Apple, Google, Dell, Microsoft and Tesla are accused of “knowingly benefiting” from child labour in cobalt supply chains. 

International Rights Advocates, a non-profit that provides legal support, filed a federal class action lawsuit on behalf of 14 families from the Democratic Republic of Congo (DRC) with children who were either killed or seriously injured mining for cobalt.

According to the complaint, child cobalt miners as young as six years old are working in “exceedingly harsh, hazardous, and toxic conditions”.  The complaint accused the tech firms of “knowingly benefiting from and aiding and abetting the cruel and brutal use of young children in DRC to mine cobalt”.

The demand for cobalt, which is a key component in rechargeable lithium-ion batteries used in electric cars, laptops and smartphones, has tripled in the last five years and is expected to double again by 2020.   Up to 60% of the world’s cobalt originates from the DRC and a fifth of this is mined by artisanal miners. The extraction process has been linked to human rights abuses and child labour.

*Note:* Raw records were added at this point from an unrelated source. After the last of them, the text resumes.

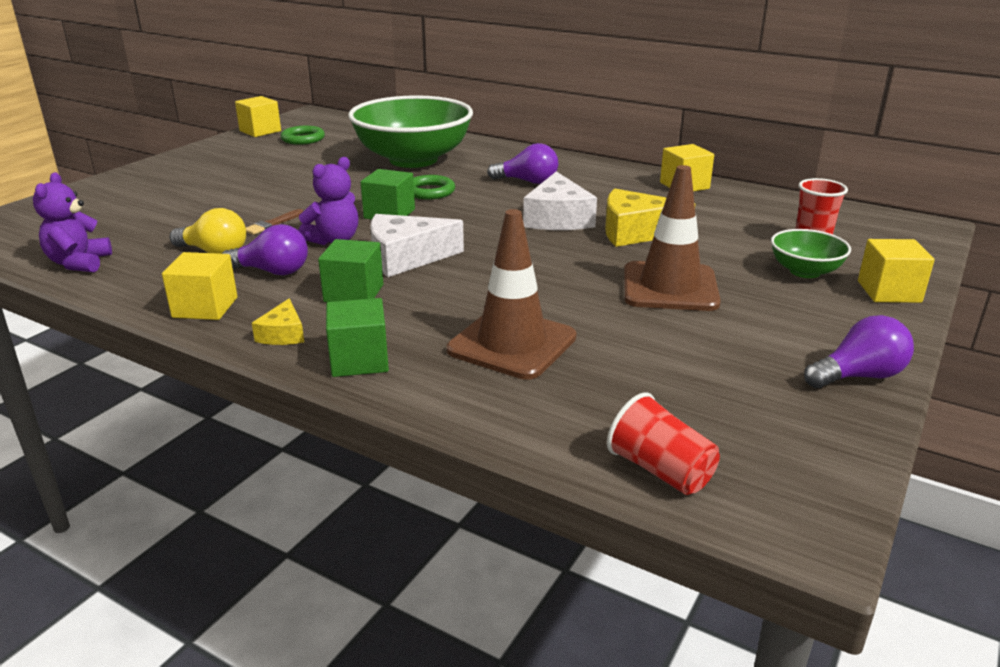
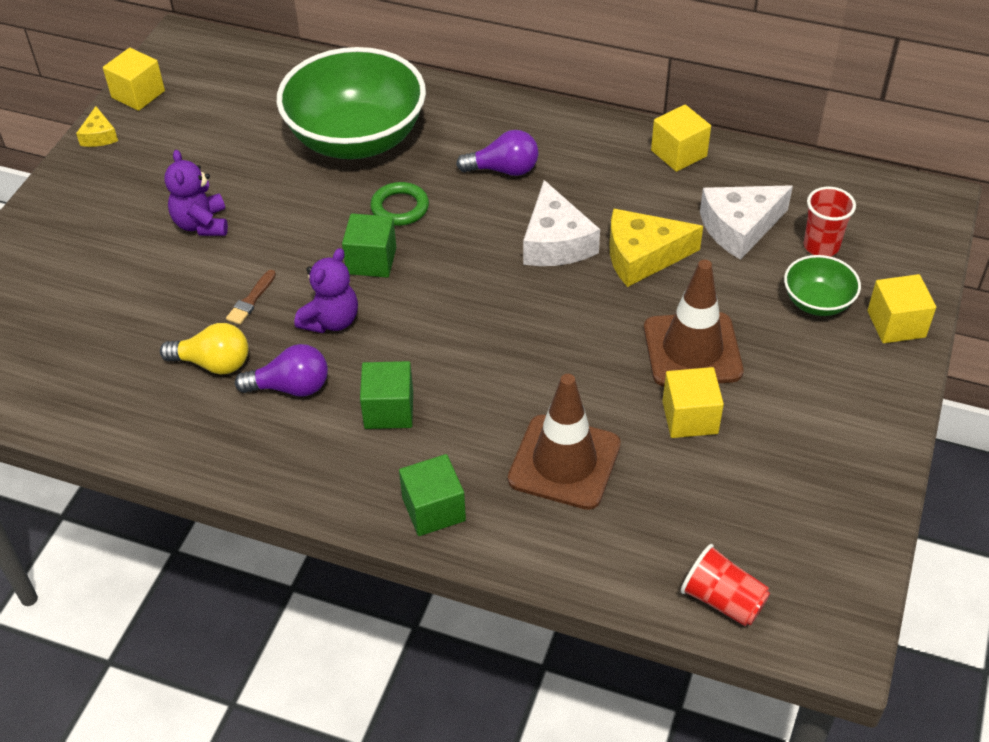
camera: 10 degrees left, 20 degrees up
purple teddy bear [33,172,112,272] -> purple teddy bear moved to [164,150,228,236]
yellow cube [162,252,237,320] -> yellow cube moved to [662,367,724,438]
yellow cheese [252,298,304,345] -> yellow cheese moved to [76,106,118,147]
green ring [281,126,325,145] -> none
white cheese [370,214,464,277] -> white cheese moved to [700,185,793,260]
purple light bulb [804,315,914,388] -> none

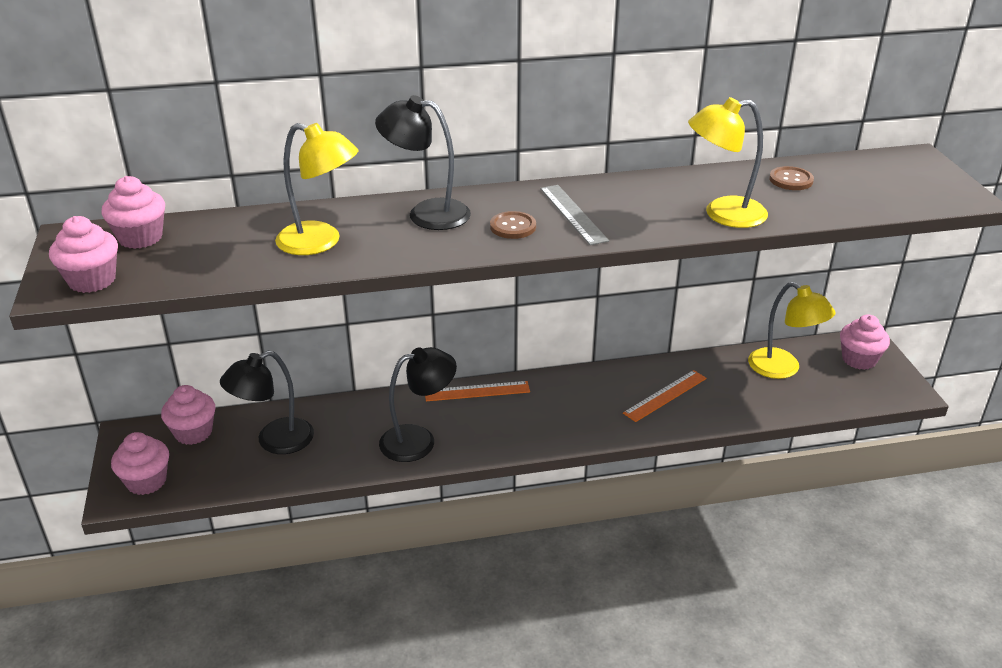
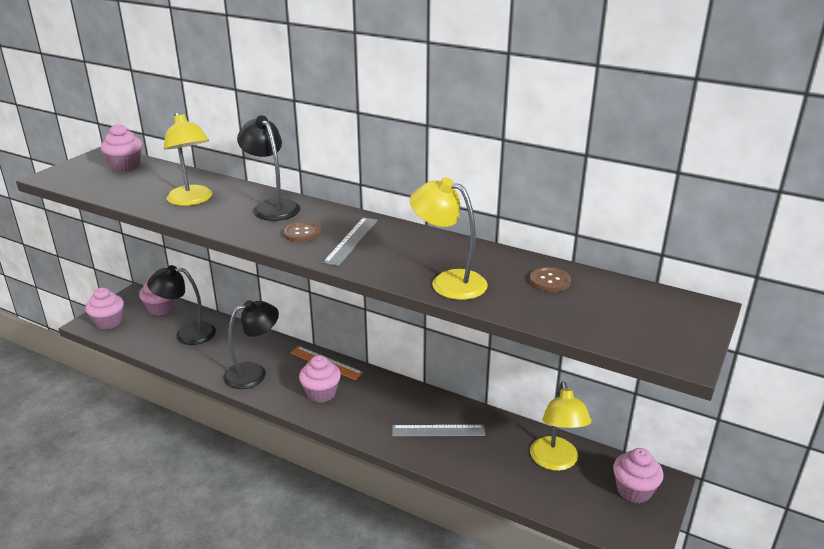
camera: 40 degrees right, 5 degrees down
pink cupcake [49,216,118,293] -> pink cupcake moved to [299,355,341,403]
black lamp [379,347,457,462] -> black lamp turned 45 degrees counterclockwise [223,300,279,389]
orange ruler [623,370,707,422] -> grey ruler [392,425,485,436]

While all of the tech firms have “voluntary programmes” to prevent the use of child and forced labour in their supply chains, they have yet to take “meaningful action to prevent further deaths”, International Rights Advocates said.

“The companies are intentionally failing to exercise the required due diligence because it is in their interests to hide behind the ventures they have formed and obtain a steady supply of cheap cobalt,” the complaint continued.

Two mining companies, Zhejiang Huayou Cobalt and Glencore, were also mentioned in the complaint as owners of the minefields where the families alleged their children worked.

Apple, Dell, Microsoft, Tesla, and Zhejiang Huayou Cobalt have been contacted for comment.